• [阅读材料]:
* * * * * * * * *
2.2 羊膜移植术后角膜HE染色的病理观察结果术后4周可见多层均质红染的羊膜组织弯曲排列，结构保留完整，基底膜和实质层未溶解。HE染色显示上皮细胞胞核和胞质均质红染，提示胞核崩解，细胞已死亡，羊膜周围包被有少量角膜细胞及排列整齐的基质胶原纤维。术后8周，羊膜组织仍呈均质红染的条状结构，实质层较完整。术后13周羊膜形态渐显模糊，但仍呈条带状，少量角膜细胞聚集在羊膜周围。术后17周明显可见碎片状的羊膜组织。术后22周角膜基质内存留小片状羊膜组织（图2）。整个观察过程中羊膜周围无炎症细胞侵润，角膜厚度稳定，基质胶原纤维排列整齐，角膜内皮细胞层及后弹力层均无明显改变。病理切片显示最表层结构是角膜上皮细胞，第2层是前弹力层，第3层是基质，第4层是羊膜，其后依次为角膜基质层，后弹力层及内皮层。

2.3 羊膜组织在激光共聚焦显微镜检查下的荧光变化 DTAF荧光标记的羊膜发出黄绿色荧光，PI荧光标记的角膜细胞核表现为红色荧光。术后4周在红色荧光背景中明显看见一弯曲、厚度不均的黄绿色荧光条带，荧光强度大体一致，其他观察时间点切片中，角膜基质中均可看见黄绿色的荧光条带，荧光强度较前减弱，周围角膜基质中无黄绿色荧光渗漏（图3）。

图2 羊膜移植术后角膜HE染色的病理观察结果Fig.2Pathological results of HE staining of cornea observed after amniotic membrane transplantation（×200）

图3 羊膜组织在激光共聚焦显微镜检查下的荧光变化Fig.3Fluorescence changes of amniotic membrane under the laser confocal microscope（Scale bar＝150μm）

2.4 角膜基质内羊膜组织的透射电镜检查 术后22周可见角膜基质成纤维细胞排列大体整齐，整合于角膜基质中的羊膜基质胶原纤维成分较不规则，羊膜周围角膜基质超微结构无明显改变。角膜上皮基底细胞与角膜前基质连接紧密，形成桥粒或半桥粒连接（图4）。
* * * * * * * * *
• [你的任务]:
a) 根据这段关于羊膜移植的文字，术后第几周时角膜基质内仍存留小片状羊膜组织？
b) 请把这段关于羊膜移植的文字中以含有“2.2 羊膜移植术后角膜HE”的词句开头、以“膜基质层，后弹力层及内皮层。”收尾的那部分一字不差地照录下来。
c) 用两句话概括这段关于羊膜移植的文字。
完成这些任务用不到清单。

• [来源清单]:
* * * * * * * * *
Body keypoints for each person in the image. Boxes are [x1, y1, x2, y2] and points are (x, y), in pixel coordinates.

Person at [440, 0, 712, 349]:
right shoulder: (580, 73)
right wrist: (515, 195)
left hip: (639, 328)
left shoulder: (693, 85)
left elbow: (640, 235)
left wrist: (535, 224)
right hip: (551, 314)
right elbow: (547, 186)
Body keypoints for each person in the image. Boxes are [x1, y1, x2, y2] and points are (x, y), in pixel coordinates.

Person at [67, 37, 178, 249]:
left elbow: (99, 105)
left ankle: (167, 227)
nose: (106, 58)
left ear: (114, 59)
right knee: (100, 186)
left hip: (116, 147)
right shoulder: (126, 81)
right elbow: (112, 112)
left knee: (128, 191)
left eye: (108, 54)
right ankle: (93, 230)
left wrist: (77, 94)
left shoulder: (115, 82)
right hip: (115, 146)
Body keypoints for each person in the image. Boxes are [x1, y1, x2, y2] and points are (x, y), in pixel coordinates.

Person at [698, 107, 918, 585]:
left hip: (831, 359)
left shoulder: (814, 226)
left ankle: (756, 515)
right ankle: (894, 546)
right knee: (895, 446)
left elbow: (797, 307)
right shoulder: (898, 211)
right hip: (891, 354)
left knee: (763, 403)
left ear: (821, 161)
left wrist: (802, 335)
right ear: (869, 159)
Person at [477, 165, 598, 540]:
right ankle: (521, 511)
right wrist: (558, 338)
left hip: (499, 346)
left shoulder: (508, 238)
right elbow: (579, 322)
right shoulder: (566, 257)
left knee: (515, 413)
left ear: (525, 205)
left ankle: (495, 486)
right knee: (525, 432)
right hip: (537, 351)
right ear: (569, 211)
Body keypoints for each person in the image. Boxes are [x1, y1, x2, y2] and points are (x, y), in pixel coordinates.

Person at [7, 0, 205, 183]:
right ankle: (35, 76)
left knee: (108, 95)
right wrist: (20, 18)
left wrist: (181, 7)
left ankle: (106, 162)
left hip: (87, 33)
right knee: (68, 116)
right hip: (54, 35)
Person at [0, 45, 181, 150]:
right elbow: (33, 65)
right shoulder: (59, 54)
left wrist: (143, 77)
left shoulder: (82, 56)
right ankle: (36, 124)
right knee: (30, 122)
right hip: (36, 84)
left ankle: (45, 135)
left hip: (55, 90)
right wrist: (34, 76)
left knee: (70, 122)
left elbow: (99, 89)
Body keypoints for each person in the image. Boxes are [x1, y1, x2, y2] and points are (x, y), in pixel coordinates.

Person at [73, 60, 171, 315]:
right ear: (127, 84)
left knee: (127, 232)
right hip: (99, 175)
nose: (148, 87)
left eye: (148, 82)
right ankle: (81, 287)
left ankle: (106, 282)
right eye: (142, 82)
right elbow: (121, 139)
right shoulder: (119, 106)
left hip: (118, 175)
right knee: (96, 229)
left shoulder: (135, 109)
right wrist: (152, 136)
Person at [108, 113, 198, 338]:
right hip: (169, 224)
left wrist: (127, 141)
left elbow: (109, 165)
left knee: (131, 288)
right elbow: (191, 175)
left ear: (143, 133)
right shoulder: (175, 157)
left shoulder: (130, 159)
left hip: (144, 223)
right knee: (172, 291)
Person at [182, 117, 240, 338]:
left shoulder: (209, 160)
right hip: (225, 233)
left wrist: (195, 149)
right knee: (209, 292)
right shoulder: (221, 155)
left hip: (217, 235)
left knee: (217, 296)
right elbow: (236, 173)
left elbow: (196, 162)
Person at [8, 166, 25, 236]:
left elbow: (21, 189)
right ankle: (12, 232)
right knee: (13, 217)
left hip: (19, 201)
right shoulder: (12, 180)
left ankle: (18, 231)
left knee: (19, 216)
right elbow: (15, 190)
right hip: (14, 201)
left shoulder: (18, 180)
* * * * * * * * *
• [逐题答案]:
a) 术后22周。

b)
2.2 羊膜移植术后角膜HE染色的病理观察结果术后4周可见多层均质红染的羊膜组织弯曲排列，结构保留完整，基底膜和实质层未溶解。HE染色显示上皮细胞胞核和胞质均质红染，提示胞核崩解，细胞已死亡，羊膜周围包被有少量角膜细胞及排列整齐的基质胶原纤维。术后8周，羊膜组织仍呈均质红染的条状结构，实质层较完整。术后13周羊膜形态渐显模糊，但仍呈条带状，少量角膜细胞聚集在羊膜周围。术后17周明显可见碎片状的羊膜组织。术后22周角膜基质内存留小片状羊膜组织（图2）。整个观察过程中羊膜周围无炎症细胞侵润，角膜厚度稳定，基质胶原纤维排列整齐，角膜内皮细胞层及后弹力层均无明显改变。病理切片显示最表层结构是角膜上皮细胞，第2层是前弹力层，第3层是基质，第4层是羊膜，其后依次为角膜基质层，后弹力层及内皮层。

c) 羊膜移植术后，HE染色显示羊膜组织由结构完整的条带状逐渐变得模糊、呈碎片状，至术后22周仅在角膜基质内存留小片，整个观察过程中角膜厚度稳定，基质胶原纤维排列整齐。激光共聚焦显微镜下，DTAF标记的羊膜在各观察时间点均呈黄绿色荧光条带，术后4周以后荧光强度较前减弱；透射电镜显示术后22周羊膜周围角膜基质超微结构无明显改变。